> **EXERCISE REQUIREMENTS**:
The full listing, written out exactly and without images, is the expected result.

> **MATERIALS PROVIDED**:
((
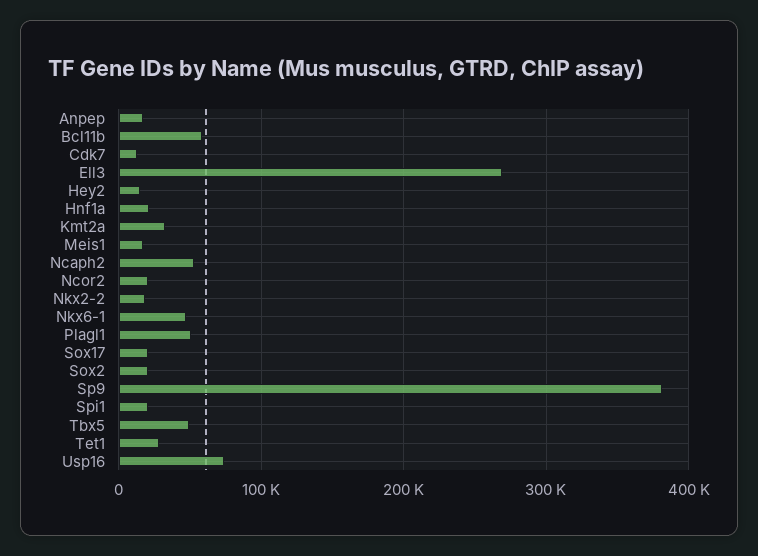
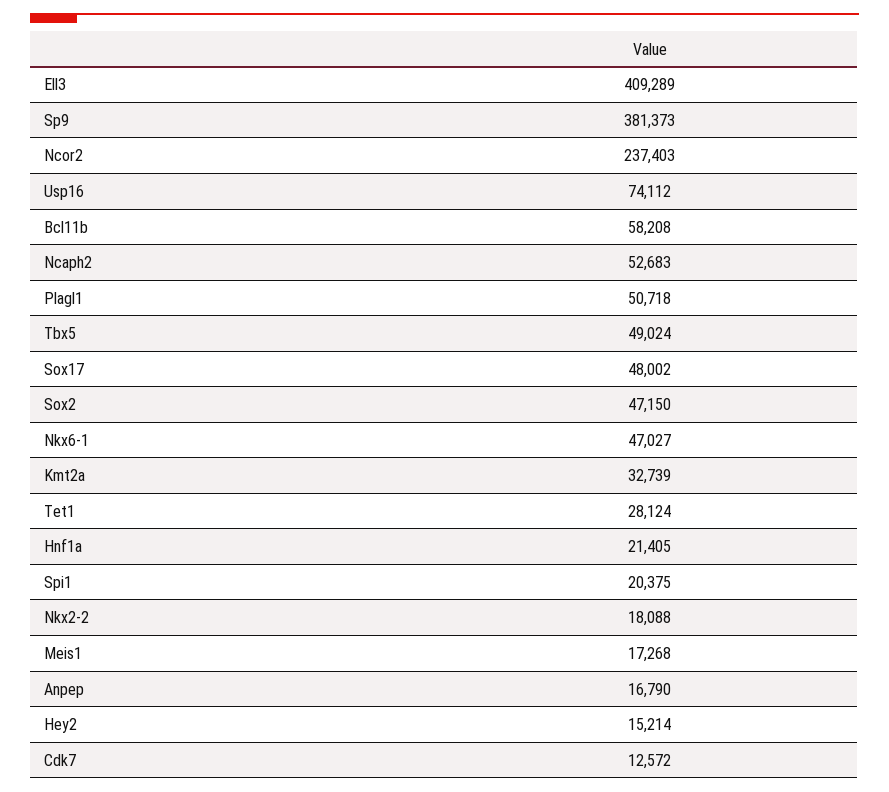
  {
    "Anpep": 16790,
    "Bcl11b": 58208,
    "Cdk7": 12572,
-   "Ell3": 270000,
+   "Ell3": 409289,
    "Hey2": 15214,
    "Hnf1a": 21405,
    "Kmt2a": 32739,
    "Meis1": 17268,
    "Ncaph2": 52683,
-   "Ncor2": 20000,
+   "Ncor2": 237403,
    "Nkx2-2": 18088,
    "Nkx6-1": 47027,
    "Plagl1": 50718,
-   "Sox17": 20000,
+   "Sox17": 48002,
-   "Sox2": 20000,
+   "Sox2": 47150,
    "Sp9": 381373,
    "Spi1": 20375,
    "Tbx5": 49024,
    "Tet1": 28124,
    "Usp16": 74112
  }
))
> **WRITTEN REPLY**:
  {
    "Anpep": 16790,
    "Bcl11b": 58208,
    "Cdk7": 12572,
-   "Ell3": 270000,
+   "Ell3": 409289,
    "Hey2": 15214,
    "Hnf1a": 21405,
    "Kmt2a": 32739,
    "Meis1": 17268,
    "Ncaph2": 52683,
-   "Ncor2": 20000,
+   "Ncor2": 237403,
    "Nkx2-2": 18088,
    "Nkx6-1": 47027,
    "Plagl1": 50718,
-   "Sox17": 20000,
+   "Sox17": 48002,
-   "Sox2": 20000,
+   "Sox2": 47150,
    "Sp9": 381373,
    "Spi1": 20375,
    "Tbx5": 49024,
    "Tet1": 28124,
    "Usp16": 74112
  }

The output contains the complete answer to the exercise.